Vorsichtig schleichen wir in den Garten, unbemerkt von den Passanten und den Nachbarn und zusammen schauen wir durch das Glas eines Wohnzimmerfensters.
Und tatsächlich sitzt dort eine schwarzhaarige Familie. Ein Mann mit dunklen Haaren, die schon leichte Graufärbungen haben, eine Frau mit langen offenen schwarzen Haaren und zwei Mädchen, beide kurze Haare. Die beiden müssen so etwa in Zoes Alter sein.
Das ist meine Familie.
„Wow, deine Mutter siehst du wirklich sehr ähnlich" flüstert Ced und er hat recht, diese Frau könnte ich sein, nur in älter.
Meine Familie sitzt gerade an einem Tisch und isst Kuchen. Alles wirkt sehr warm und freundlich, es wird gelacht und meine Mutter streicht sich genauso durch die Haare, wie ich es manchmal tue.
„Schau mal, Irina, das Bild, da bist du" sagt Ced aufgeregt und tippt mich an.
Ich folge seinem Blick und tatsächlich, hinter den Personen hängt ein Bild an einer Pinnwand und das kleine Baby könnte tatsächlich ich sein. Allerdings hat Ced bessere Augen als ich und kann das Bild wohl schärfer sehen, um es genau identifizieren zu können.
„Weißt du Ced, die Kinder sind so alt wie meine Schwester"
„Ja und?" fragt er nach, er scheint nicht genau zu wissen, warum ich ihm das sage.
„Schau dir die vier an. Sehen sie für dich glücklich aus?"
„Ja, sehr. Die sind bestimmt sehr freundlich" erwidert er.
„Ich glaube, sie brauchen mich nicht. Nein, das ist falsch. Ich weiß, dass sie auch ohne mich glücklich sind. Meine Eltern haben mich verloren und dann weiter gemacht. Sie haben wieder Kinder bekommen und sind glücklich. Ich spüre, dass ich ihr Leben nur negativ aufwühlen würde, wenn sie mich kennenlernen würde"
„Bedeutet das, du möchtest nicht, dass sie dich kennenlernen?" fragt Ced nach.
Ich nicke.
„Und du bist dir sicher?"
Ich nicke wieder und werfe noch einmal einen Blick auf Nora, Sebastian und auf ihre Töchter. Meine Entscheidung steht fest.
„Ich bin mir sicher, Ced. Ich hätte sie gerne kennengelernt, aber es ist besser so, das Leben muss weiter gehen"
Ced nickt: „Ich verstehe"
„Lass uns gehen" sage ich entschlossen. Noch ein letztes Mal werfe ich einen Blick durchs Fenster und murmele ein „Auf Wiedersehen" und gehe dann entschlossen wieder zurück auf die Straße.
Wir machen uns wieder auf den Weg zurück nach Hause, zum Hauptquartier.

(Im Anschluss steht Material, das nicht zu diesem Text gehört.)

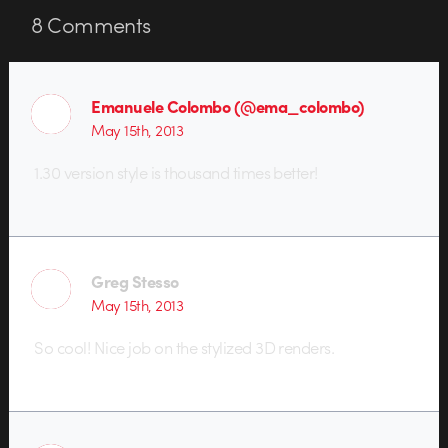
8
Comments
Emanuele Colombo (@ema_colombo)
May 15th, 2013
1.30 version style is thousand times better!
Greg Stesso
May 15th, 2013
So cool! Nice job on the stylized 3D renders.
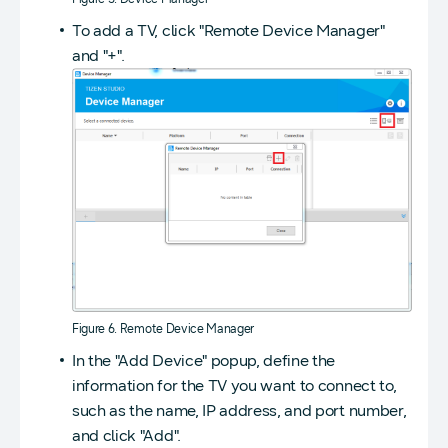
To add a TV, click "Remote Device Manager"
and "+".
Figure 6. Remote Device Manager
In the "Add Device" popup, define the
information for the TV you want to connect to,
such as the name, IP address, and port number,
and click "Add".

Und kein einziges Mal drehe mich zu dem Haus von Familie Schneider um. Sie sind glücklich, ich bin zufrieden. Mein Ziel ist erreicht, ich habe meine wahren Eltern gefunden.
Nun muss ich mich auf das nächste Rätsel begeben:
Wer ist dieser Werluchs, der mich verwandelt hat?